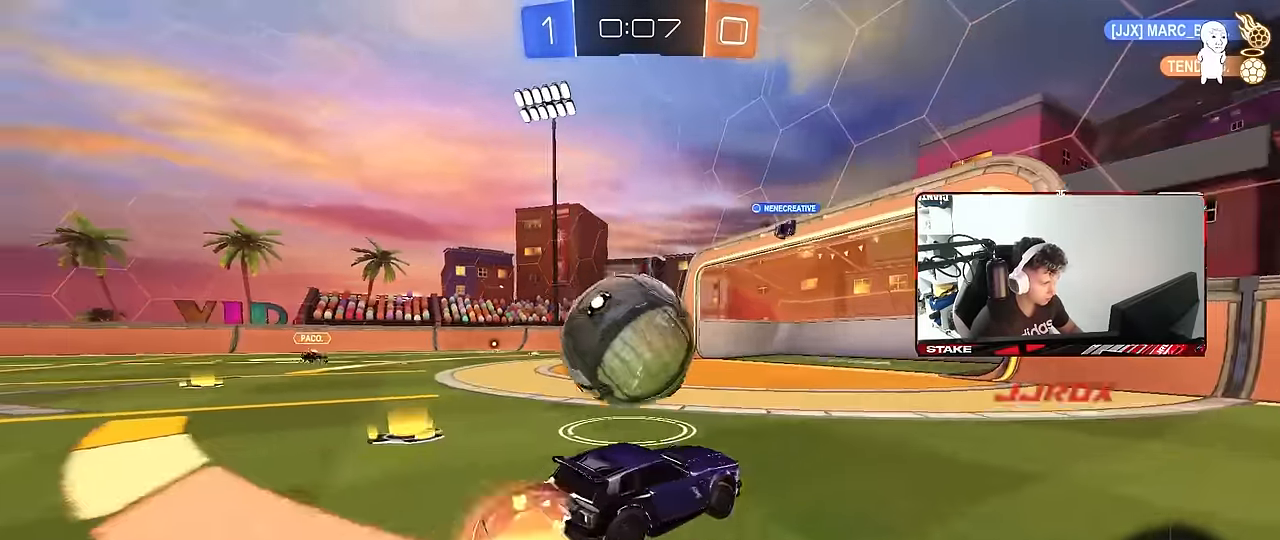
{"keys": ["a", "s", "shift"], "mouse": [], "mouse_move": "still", "events": [[50, "mouse_right", "up"], [100, "mouse_right", "down"], [100, "s", "down"], [100, "w", "up"], [233, "mouse_left", "up"], [283, "mouse_right", "up"]]}
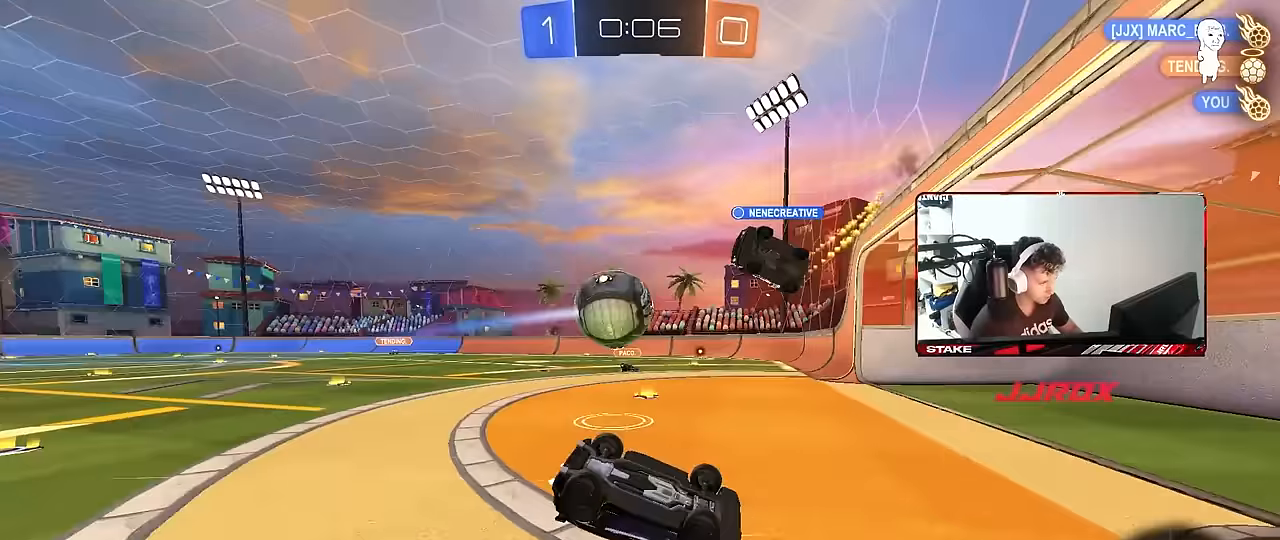
{"keys": ["a"], "mouse": [], "mouse_move": "still", "events": [[17, "s", "up"], [117, "s", "down"], [250, "s", "up"], [383, "shift", "up"]]}
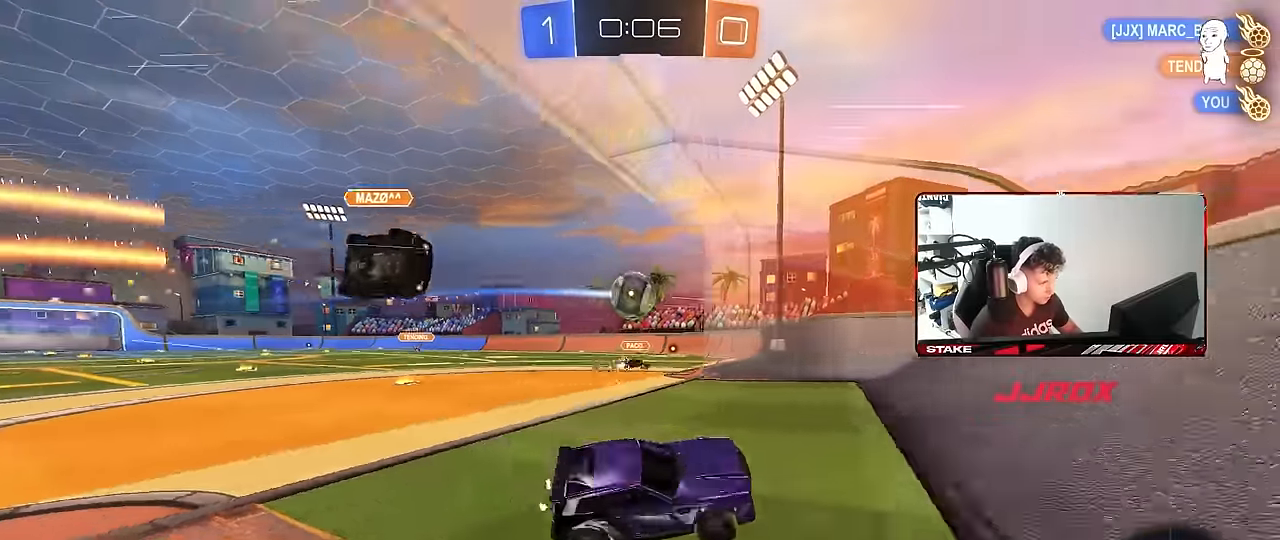
{"keys": ["a", "w"], "mouse": [], "mouse_move": "still", "events": [[33, "a", "up"], [33, "w", "down"], [117, "d", "down"], [267, "d", "up"], [500, "a", "down"]]}
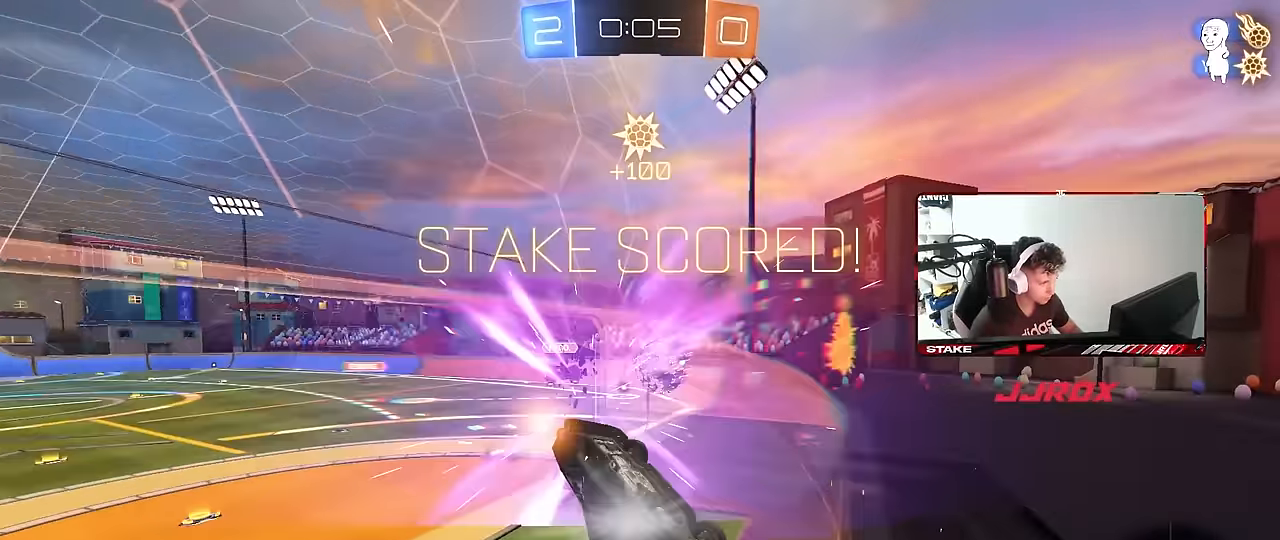
{"keys": ["w"], "mouse": ["left"], "mouse_move": "still", "events": [[150, "mouse_left", "down"], [467, "a", "up"]]}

▬▬▬

* What you are asked to do
Give the listing again word for word. Skip any pictures.

* Answer to the exercise
{"keys": ["a", "s", "shift"], "mouse": [], "mouse_move": "still", "events": [[50, "mouse_right", "up"], [100, "mouse_right", "down"], [100, "s", "down"], [100, "w", "up"], [233, "mouse_left", "up"], [283, "mouse_right", "up"]]}
{"keys": ["a"], "mouse": [], "mouse_move": "still", "events": [[17, "s", "up"], [117, "s", "down"], [250, "s", "up"], [383, "shift", "up"]]}
{"keys": ["a", "w"], "mouse": [], "mouse_move": "still", "events": [[33, "a", "up"], [33, "w", "down"], [117, "d", "down"], [267, "d", "up"], [500, "a", "down"]]}
{"keys": ["w"], "mouse": ["left"], "mouse_move": "still", "events": [[150, "mouse_left", "down"], [467, "a", "up"]]}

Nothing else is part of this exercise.